When the first draft sequence of the human genome was published in 2001, scientists began to redirect their research questions to better reflect new understandings. Among them was Benjamin Blencowe, PI at the Donnelly Centre and professor in the Department of Molecular Genetics. 

“The draft sequence revealed we have a similar number of protein coding genes as far less complex species,” explains Blencowe. “C. Elegans—the nematode worm—only has 200 neurons, whereas with a comparable number of protein coding genes the human genome specifies over 80 billion neurons capable of forming more than 100 trillion synaptic connections. Our attention turned towards trying to figure out mechanisms driving that complexity.” 

Since then, the Blencowe Lab has focused on the contribution of a key step in gene regulation to biological complexity: alternative splicing.  

ALTERNATIVE SPLICING AND THE BLENCOWE LAB 

If the genetic code can be understood as a long list of life-building instructions, alternative RNA splicing is the process that includes or omits specific instructional segments. 

“After genes are copied into RNA, the process of splicing acts to remove non-coding segments and paste together different coding regions,” says Blencowe. “Alternative splicing allows this to happen in different combinations, such that a single gene can encode multiple different messenger RNAs that direct protein synthesis.” 

This diversity of messenger RNAs results in expanded repertoires of proteins that carry out different functions. 

RNA splicing captured Blencowe’s attention during his PhD thesis research in the early 1990s and has grown into the keystone of his career-long investigation into biological complexity.
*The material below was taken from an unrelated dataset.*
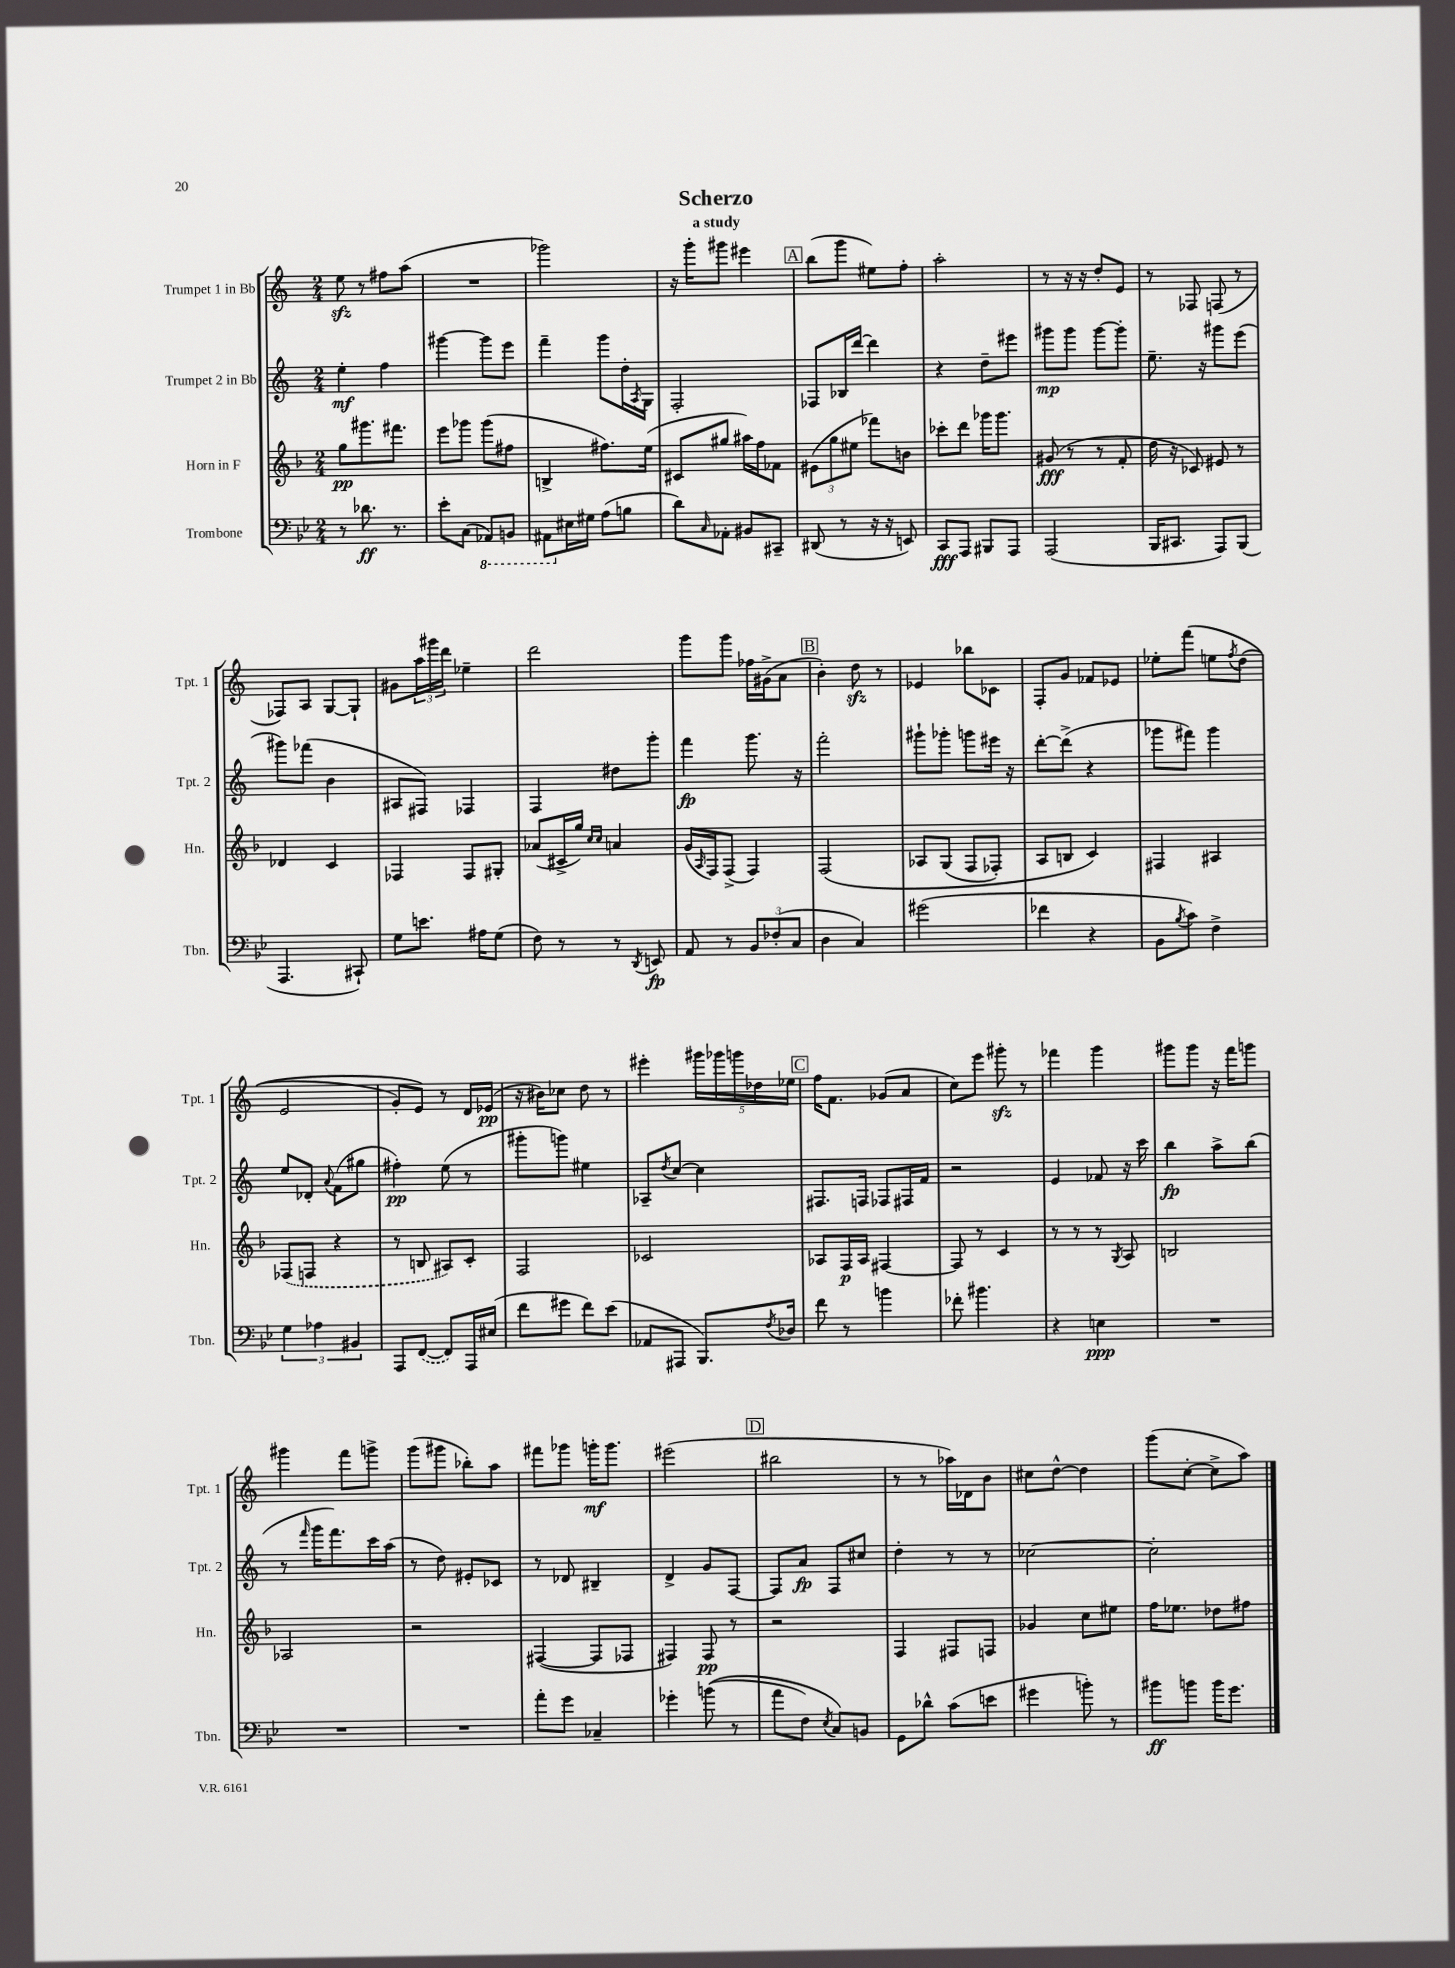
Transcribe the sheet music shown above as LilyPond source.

In the early 2000s, the Blencowe Lab developed the first quantitative microarray system capable of monitoring alternative splicing events in mammalian systems. This enabled his team to identify thousands of new tissue-regulated splicing events. But Blencowe was still pushing for more, and with powerful developments by the sequencing instrument company Illumina, a truly global-scale analysis was becoming a possibility. 
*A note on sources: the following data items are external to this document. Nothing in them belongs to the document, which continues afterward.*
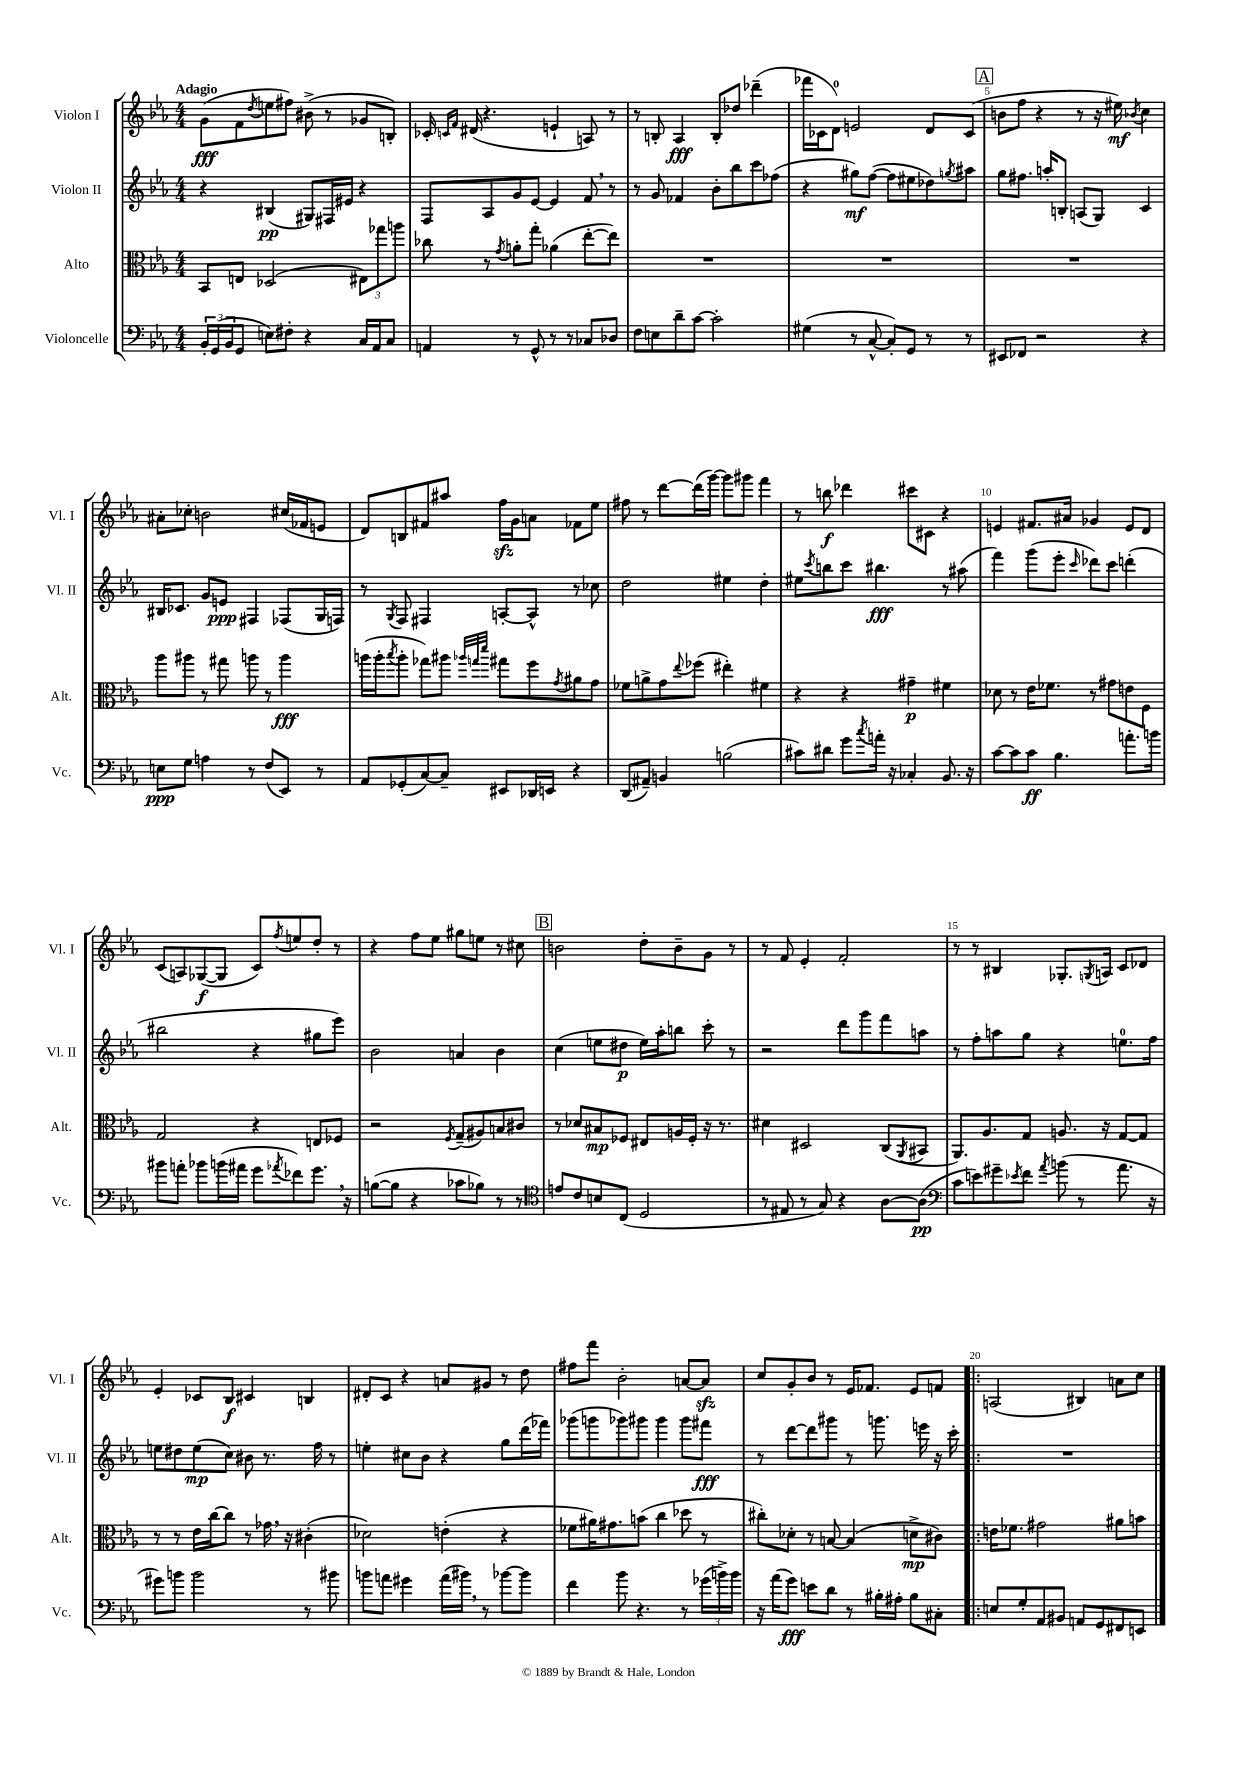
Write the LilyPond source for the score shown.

<<
\new StaffGroup <<
\new Staff = "s0" \with { instrumentName = "Violon I" shortInstrumentName = "Vl. I" } {
    \clef treble \key ees \major \numericTimeSignature \time 4/4 \tempo "Adagio"
    g'8\fff( f'8 \acciaccatura { d''8 } e''8 fis''8) bis'8->( r8 ges'8 b8-.) |
    ces'16-. \grace { c'16 f'16 } dis'16( r4. e'4-! a8) r8 |
    r8 b8-. aes4\fff b8-. des''8 des'''4--( |
    fes'''16 ces'16 d'8-0) e'2 d'8 ces'8( |
    \mark \markup { \box "A" } b'8 f''8 r4 r8 r16 eis''16\mf) \acciaccatura { bes'8 } c''4 |
    ais'8-. ces''8-. b'2 cis''16( fes'16 e'8 |
    d'8) b8 fis'8 ais''8 f''16\sfz g'16 a'8 fes'8 ees''8 |
    fis''8 r8 d'''8~ d'''16( g'''16~) g'''8 gis'''8 f'''4 |
    r8 b''8\f des'''4 cis'''8 cis'8 r4 |
    e'4 fis'8. ais'16 ges'4 e'8 d'8 |
    c'8( a8) ges8~\f( ges8 c'8) \acciaccatura { f''8 } e''8 d''8-. r8 |
    r4 f''8 ees''8 gis''8 e''8 r8 cis''8 |
    \mark \markup { \box "B" } b'2 d''8-. b'8-- g'8 r8 |
    r8 f'8 ees'4-. f'2-. |
    r8 r8 bis4 ges8.-. \acciaccatura { g8 } a16 c'8 des'8 |
    ees'4-. ces'8 bes8\f cis'4 b4 |
    dis'8-. c'8 r4 a'8 gis'8 r8 d''8 |
    fis''8 f'''8 bes'2-. a'8~ a'8\sfz |
    c''8 g'8-. bes'8 r8 ees'16 fes'8. ees'8 f'8 |
    \bar ".|:" a2( bis4) a'8 c''8 \bar "|." |
}
\new Staff = "s1" \with { instrumentName = "Violon II" shortInstrumentName = "Vl. II" } {
    \clef treble \key ees \major \numericTimeSignature \time 4/4
    r4 bis4\pp( gis8) fis16 eis'16 r4 |
    f8 aes8 g'8 ees'8~ ees'4 f'8 \breathe r8 |
    r8 g'8 fes'4 bes'8-. bes''8 c'''8 fes''8( |
    r4 gis''8\mf) f''8~( f''8 eis''8 des''8) \acciaccatura { g''8 } ais''8 |
    \mark \markup { \box "A" } g''8 fis''8. a''16-. b8-. a8( g8) c'4 |
    bis16 ces'8. g'8 e'8\ppp fis4 fes8( g16 f16) |
    r8 \acciaccatura { g8 } f8 fis4 a8~-. a8-^ r8 ces''8 |
    d''2 eis''4 d''4-. |
    eis''8 \acciaccatura { c'''8 } b''8 c'''8 bis''4.\fff r8 ais''8( |
    f'''4) g'''8( ees'''8-. \grace { c'''16 } des'''8) c'''8 d'''4-.( |
    bis''2 r4 gis''8 ees'''8) |
    bes'2 a'4 bes'4 |
    \mark \markup { \box "B" } c''4( e''8 dis''8\p e''16) aes''16-. b''8 c'''8-. r8 |
    r2 d'''8 g'''8 f'''8 a''8 |
    r8 f''8-. a''8 g''8 r4 e''8.-0 f''16 |
    e''8 dis''8 e''8\mp( c''8) bis'8 r8. f''16 r8 |
    e''4-. cis''8 bes'8 r4 g''8 d'''16( fes'''16) |
    ges'''8( g'''8 ges'''8) gis'''8 gis'''4 gis'''8 fis'''8\fff |
    r8 d'''8~ d'''8 gis'''8 r8 g'''8. e'''16 r16 c'''16-. |
    \bar ".|:" R1 \bar "|." |
}
\new Staff = "s2" \with { instrumentName = "Alto" shortInstrumentName = "Alt." } {
    \clef alto \key ees \major \numericTimeSignature \time 4/4
    bes,8 e8 des2( \tuplet 3/2 { eis8) ges''8 a''8 } |
    ces''8 r8 \acciaccatura { g'8 } a'8-. g''8-. aes'4( ees''8~-. ees''8) |
    R1 |
    R1 |
    \mark \markup { \box "A" } R1 |
    aes''8 ais''8 r8 gis''8 a''8 r8 a''4\fff |
    a''16( a''16-. \acciaccatura { bes''8 } a''8-. ges''8) ais''8 \grace { aes''32 g''32 d'''32 } gis''8 f''8 \acciaccatura { g'8 } ais'8 g'8 |
    fes'8 a'8-> g'8 \appoggiatura { ees''8 } fes''8( eis''4-.) fis'4 |
    r4 r4 gis'4--\p fis'4 |
    des'8 r8 ees'16 fes'8. r8 gis'8 e'8 f8 |
    g2 r4 e8 fes8 |
    r2 \acciaccatura { f8 } g8--( ais8) b8 cis'8 |
    \mark \markup { \box "B" } r8 des'8 bis8\mp fes8 eis8 a16 fes16-. r16 r8. |
    dis'4 dis2 c8( \acciaccatura { aes,8 } bis,8 |
    aes,8.) aes8. g8 a8. r16 g8~ g8 |
    r8 r8 ees'16 c''16~ c''8 r8 ges'16 \breathe r16 cis'4-.( |
    des'2) e'4-.( r4 |
    fes'8 ais'16) gis'8. b'8( c''4 des''8 r8 |
    cis''8-.) des'8-. r8 b8~ b4( d'8->\mp cis'8) |
    \bar ".|:" e'16 fes'8. gis'2 ais'8 b'8 \bar "|." |
}
\new Staff = "s3" \with { instrumentName = "Violoncelle" shortInstrumentName = "Vc." } {
    \clef bass \key ees \major \numericTimeSignature \time 4/4
    \tuplet 3/2 { bes,16-. g,16( bes,16 } g,8 e8) fis8-. r4 c16 aes,16 c8 |
    a,4 r8 g,8-^ r8 r8 ces8 des8 |
    f8 e8 d'8-- c'8~ c'2-. |
    gis4( r8 c8~-^ c8-.) g,8 r8 r8 |
    \mark \markup { \box "A" } eis,8 fes,8 r2 r4 |
    e8\ppp g8 a4 r8 f8( ees,8) r8 |
    aes,8 ges,8-.( c8~) c8-- eis,8 des,16 e,16 r4 |
    d,8( ais,8--) b,4 b2( |
    cis'8) dis'8 g'8 \acciaccatura { c''8 } a'16-. r16 ces4-. bes,8. r16 |
    c'8~ c'8 c'8\ff bes4. a'8.-. b'16 |
    bis'8 a'8-. bes'8 b'16( ais'16 g'8 \acciaccatura { aes'8 } fes'8) g'8. \breathe r16 |
    b8~( b8 r4 ces'8 bes8) r8 r8 |
    \mark \markup { \box "B" } \clef tenor e'8 c'8 b8 c8( d2 |
    r8 eis8 r8 g8) r4 aes8~ aes8\pp( |
    \clef bass c'8 e'8) gis'8-- \acciaccatura { ees'8 } f'8 \acciaccatura { aes'8 } b'8( r8 aes'8. r16 |
    gis'8) b'8 b'2 r8 bis'8 |
    b'8 a'8 gis'4 a'16( bis'16) \breathe r8 bes'8~ bes'8 |
    f'4 bes'8 r4. r8 \tuplet 3/2 { ges'16( b'16->) b'16 } |
    r16 aes'16( g'8\fff) e'8 d'8 r8 bis16-. ais16-. bis8 cis8-. |
    \bar ".|:" e8 g8-. aes,8 bis,8 a,8 g,8 fis,8 e,8 \bar "|." |
}
>>
>>
\layout { \context { \Score \override BarNumber.break-visibility = ##(#f #t #t) barNumberVisibility = #(every-nth-bar-number-visible 5) } }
That goal was reached in late 2008, with the publication of “Deep surveying of alternative splicing complexity in the human transcriptome by high-throughput sequencing”. Earlier that year, Blencowe had reached out to Illumina for access to their RNA sequencing datasets from human tissues, only to find out that his colleague Christopher Burge at MIT had contacted them for the same data two weeks before. Coordinating his lab’s efforts with Burge’s, Blencowe’s team developed a new computational pipeline, analyzed the Illumina data for splicing patterns, and published their paper within a rapid eight-month timeline. 

“This paper was our first glimpse into the complexity of human splicing when looking at all expressed genes across different tissue types,” Blencowe says. “We were able to demonstrate that approximately 95% of human protein-coding genes have exons that undergo alternative splicing. This process is the rule, not the exception.” 

With more than 4,800 citations, the paper grew to become Blencowe’s most referenced work. It laid the foundation for subsequent studies, leading to insights into how alternative splicing impacts the evolution of biological complexity in vertebrate species, as well as the discovery that this process is frequently disrupted in brain disorders. 

 “Our discoveries have led us to a new understanding of the role of alternative splicing in brain development and disorders,” says Blencowe, “which we’re currently leveraging as a basis for new therapeutic strategies.” 

Since their milestone publication in 2008, Blencowe’s team has developed increasingly advanced computational and experimental approaches to discover and characterize programs of regulated alternative splicing, with a focus on the nervous system. These subsequent discoveries have revealed novel insights into brain-specific “microexons”, which his group, in collaboration with researcher Sabine Cordes and others, have shown are frequently dysregulated in autism and play important roles in cognitive functioning.  

After decades of research, Blencowe is still investigating how RNA regulation impacts life. As he gathers more answers, more questions emerge, sending his team in unexpected research directions. The Blencowe Lab’s initial focus on tackling a very deep question about biological complexity yielded some important insights. But, by Blencowe's own admittance, the field is probably still scratching the surface. 

“Our 2008 paper was the beginning of a new wave of research in our group,” Blencowe says, smiling. “It led to some interesting answers and approaches that opened-up exciting new discoveries that we’re still exploring.”